→ **AIM OF THE TASK**: Print nothing but the lines below starting at the line that holds "M1592 9 1633 75 1660 125" and ending at the line that holds "M9 1235 65 1197", including both, each exactly as written.

→ **Collected data entries**:
☆ ☆ ☆ ☆ ☆
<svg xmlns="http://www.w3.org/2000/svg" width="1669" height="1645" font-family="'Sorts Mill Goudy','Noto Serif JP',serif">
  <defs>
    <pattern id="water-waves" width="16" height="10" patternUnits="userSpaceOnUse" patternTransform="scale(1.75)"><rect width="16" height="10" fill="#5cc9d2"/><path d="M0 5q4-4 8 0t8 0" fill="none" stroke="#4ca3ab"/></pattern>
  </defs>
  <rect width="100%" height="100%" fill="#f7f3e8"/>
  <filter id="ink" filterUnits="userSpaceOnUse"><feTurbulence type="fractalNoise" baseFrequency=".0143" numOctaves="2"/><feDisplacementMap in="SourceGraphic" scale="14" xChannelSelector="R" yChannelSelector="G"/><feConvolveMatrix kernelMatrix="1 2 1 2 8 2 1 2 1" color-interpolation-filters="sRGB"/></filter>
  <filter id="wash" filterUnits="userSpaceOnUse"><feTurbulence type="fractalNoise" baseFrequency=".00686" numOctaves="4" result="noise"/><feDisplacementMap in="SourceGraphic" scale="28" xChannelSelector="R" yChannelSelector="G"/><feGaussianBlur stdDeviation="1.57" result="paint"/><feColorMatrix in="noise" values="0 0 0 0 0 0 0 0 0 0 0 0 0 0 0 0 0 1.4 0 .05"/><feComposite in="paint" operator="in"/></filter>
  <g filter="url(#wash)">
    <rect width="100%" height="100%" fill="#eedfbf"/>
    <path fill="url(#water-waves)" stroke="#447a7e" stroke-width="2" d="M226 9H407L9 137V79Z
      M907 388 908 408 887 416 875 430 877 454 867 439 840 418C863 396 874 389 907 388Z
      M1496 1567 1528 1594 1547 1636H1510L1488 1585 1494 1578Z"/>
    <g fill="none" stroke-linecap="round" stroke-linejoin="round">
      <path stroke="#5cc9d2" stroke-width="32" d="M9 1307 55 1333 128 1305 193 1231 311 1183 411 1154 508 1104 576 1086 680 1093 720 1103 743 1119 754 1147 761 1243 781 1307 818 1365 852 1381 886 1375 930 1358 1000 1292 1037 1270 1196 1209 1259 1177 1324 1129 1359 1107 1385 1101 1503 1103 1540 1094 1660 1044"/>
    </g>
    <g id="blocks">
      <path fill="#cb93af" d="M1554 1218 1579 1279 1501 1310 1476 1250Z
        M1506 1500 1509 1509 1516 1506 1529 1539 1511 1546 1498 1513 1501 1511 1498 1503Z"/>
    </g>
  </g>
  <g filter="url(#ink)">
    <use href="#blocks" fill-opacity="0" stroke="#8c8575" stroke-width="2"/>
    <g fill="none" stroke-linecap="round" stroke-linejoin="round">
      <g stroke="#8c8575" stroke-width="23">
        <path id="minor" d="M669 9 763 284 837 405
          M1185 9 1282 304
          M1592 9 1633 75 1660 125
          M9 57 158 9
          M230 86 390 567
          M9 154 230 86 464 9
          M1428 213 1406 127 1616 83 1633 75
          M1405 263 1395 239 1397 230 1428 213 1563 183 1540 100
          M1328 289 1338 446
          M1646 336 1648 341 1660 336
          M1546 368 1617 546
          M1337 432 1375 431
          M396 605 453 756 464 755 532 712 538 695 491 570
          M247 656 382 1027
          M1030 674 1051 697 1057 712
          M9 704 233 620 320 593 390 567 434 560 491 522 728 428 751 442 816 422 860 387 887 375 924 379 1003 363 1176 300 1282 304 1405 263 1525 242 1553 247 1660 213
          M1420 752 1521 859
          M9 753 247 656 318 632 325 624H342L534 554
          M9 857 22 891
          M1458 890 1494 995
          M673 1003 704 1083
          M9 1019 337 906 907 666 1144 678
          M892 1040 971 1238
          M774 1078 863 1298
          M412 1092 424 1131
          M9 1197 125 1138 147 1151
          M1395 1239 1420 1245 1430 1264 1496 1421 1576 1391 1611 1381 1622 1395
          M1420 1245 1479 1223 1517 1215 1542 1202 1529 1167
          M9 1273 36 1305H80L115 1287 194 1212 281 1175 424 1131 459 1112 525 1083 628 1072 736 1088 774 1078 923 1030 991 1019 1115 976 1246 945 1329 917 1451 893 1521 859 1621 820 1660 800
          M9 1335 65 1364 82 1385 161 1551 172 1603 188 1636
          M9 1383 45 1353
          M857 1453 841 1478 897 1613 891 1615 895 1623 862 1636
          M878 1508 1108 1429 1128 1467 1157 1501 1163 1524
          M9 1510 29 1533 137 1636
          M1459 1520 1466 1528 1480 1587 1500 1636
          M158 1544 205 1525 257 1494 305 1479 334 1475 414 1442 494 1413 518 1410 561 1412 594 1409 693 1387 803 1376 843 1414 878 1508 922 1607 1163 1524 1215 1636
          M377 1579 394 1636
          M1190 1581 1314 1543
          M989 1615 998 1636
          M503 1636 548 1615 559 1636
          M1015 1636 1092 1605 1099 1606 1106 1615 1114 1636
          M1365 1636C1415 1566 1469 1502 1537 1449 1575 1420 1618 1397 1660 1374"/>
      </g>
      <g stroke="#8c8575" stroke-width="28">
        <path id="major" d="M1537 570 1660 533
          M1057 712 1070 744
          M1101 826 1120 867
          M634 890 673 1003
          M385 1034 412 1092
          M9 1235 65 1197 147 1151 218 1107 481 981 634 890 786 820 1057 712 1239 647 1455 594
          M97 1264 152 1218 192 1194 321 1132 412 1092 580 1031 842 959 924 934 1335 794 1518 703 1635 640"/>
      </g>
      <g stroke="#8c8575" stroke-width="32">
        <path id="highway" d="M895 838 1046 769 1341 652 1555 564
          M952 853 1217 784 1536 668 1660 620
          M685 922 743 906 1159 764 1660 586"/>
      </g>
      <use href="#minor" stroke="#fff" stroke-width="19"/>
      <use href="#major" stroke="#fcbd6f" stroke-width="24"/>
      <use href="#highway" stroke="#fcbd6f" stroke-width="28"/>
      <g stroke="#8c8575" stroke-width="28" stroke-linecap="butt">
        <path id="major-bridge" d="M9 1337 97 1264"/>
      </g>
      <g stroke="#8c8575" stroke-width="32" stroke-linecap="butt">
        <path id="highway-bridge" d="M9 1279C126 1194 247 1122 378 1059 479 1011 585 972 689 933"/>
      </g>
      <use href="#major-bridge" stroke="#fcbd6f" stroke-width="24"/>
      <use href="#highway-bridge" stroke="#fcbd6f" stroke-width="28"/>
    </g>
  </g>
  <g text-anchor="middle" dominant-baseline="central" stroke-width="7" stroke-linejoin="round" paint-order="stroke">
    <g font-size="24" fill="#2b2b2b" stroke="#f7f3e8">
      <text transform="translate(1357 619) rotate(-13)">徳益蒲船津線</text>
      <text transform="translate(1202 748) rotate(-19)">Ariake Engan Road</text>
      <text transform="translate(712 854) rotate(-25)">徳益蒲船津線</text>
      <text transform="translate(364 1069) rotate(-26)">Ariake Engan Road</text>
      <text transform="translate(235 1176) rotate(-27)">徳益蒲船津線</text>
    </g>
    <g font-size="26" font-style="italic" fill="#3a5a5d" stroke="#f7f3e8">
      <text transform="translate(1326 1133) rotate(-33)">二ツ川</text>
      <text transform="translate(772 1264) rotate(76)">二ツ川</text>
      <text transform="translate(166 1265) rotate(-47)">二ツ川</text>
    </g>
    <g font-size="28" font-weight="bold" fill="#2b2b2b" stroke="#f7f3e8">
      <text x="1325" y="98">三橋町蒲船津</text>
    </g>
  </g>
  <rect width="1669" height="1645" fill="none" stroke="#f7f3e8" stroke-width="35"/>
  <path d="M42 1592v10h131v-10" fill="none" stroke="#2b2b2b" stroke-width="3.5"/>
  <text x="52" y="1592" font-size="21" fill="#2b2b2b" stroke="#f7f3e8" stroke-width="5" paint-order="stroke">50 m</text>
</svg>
☆ ☆ ☆ ☆ ☆
→ **WRITTEN RESPONSE**:
          M1592 9 1633 75 1660 125
          M9 57 158 9
          M230 86 390 567
          M9 154 230 86 464 9
          M1428 213 1406 127 1616 83 1633 75
          M1405 263 1395 239 1397 230 1428 213 1563 183 1540 100
          M1328 289 1338 446
          M1646 336 1648 341 1660 336
          M1546 368 1617 546
          M1337 432 1375 431
          M396 605 453 756 464 755 532 712 538 695 491 570
          M247 656 382 1027
          M1030 674 1051 697 1057 712
          M9 704 233 620 320 593 390 567 434 560 491 522 728 428 751 442 816 422 860 387 887 375 924 379 1003 363 1176 300 1282 304 1405 263 1525 242 1553 247 1660 213
          M1420 752 1521 859
          M9 753 247 656 318 632 325 624H342L534 554
          M9 857 22 891
          M1458 890 1494 995
          M673 1003 704 1083
          M9 1019 337 906 907 666 1144 678
          M892 1040 971 1238
          M774 1078 863 1298
          M412 1092 424 1131
          M9 1197 125 1138 147 1151
          M1395 1239 1420 1245 1430 1264 1496 1421 1576 1391 1611 1381 1622 1395
          M1420 1245 1479 1223 1517 1215 1542 1202 1529 1167
          M9 1273 36 1305H80L115 1287 194 1212 281 1175 424 1131 459 1112 525 1083 628 1072 736 1088 774 1078 923 1030 991 1019 1115 976 1246 945 1329 917 1451 893 1521 859 1621 820 1660 800
          M9 1335 65 1364 82 1385 161 1551 172 1603 188 1636
          M9 1383 45 1353
          M857 1453 841 1478 897 1613 891 1615 895 1623 862 1636
          M878 1508 1108 1429 1128 1467 1157 1501 1163 1524
          M9 1510 29 1533 137 1636
          M1459 1520 1466 1528 1480 1587 1500 1636
          M158 1544 205 1525 257 1494 305 1479 334 1475 414 1442 494 1413 518 1410 561 1412 594 1409 693 1387 803 1376 843 1414 878 1508 922 1607 1163 1524 1215 1636
          M377 1579 394 1636
          M1190 1581 1314 1543
          M989 1615 998 1636
          M503 1636 548 1615 559 1636
          M1015 1636 1092 1605 1099 1606 1106 1615 1114 1636
          M1365 1636C1415 1566 1469 1502 1537 1449 1575 1420 1618 1397 1660 1374"/>
      </g>
      <g stroke="#8c8575" stroke-width="28">
        <path id="major" d="M1537 570 1660 533
          M1057 712 1070 744
          M1101 826 1120 867
          M634 890 673 1003
          M385 1034 412 1092
          M9 1235 65 1197 147 1151 218 1107 481 981 634 890 786 820 1057 712 1239 647 1455 594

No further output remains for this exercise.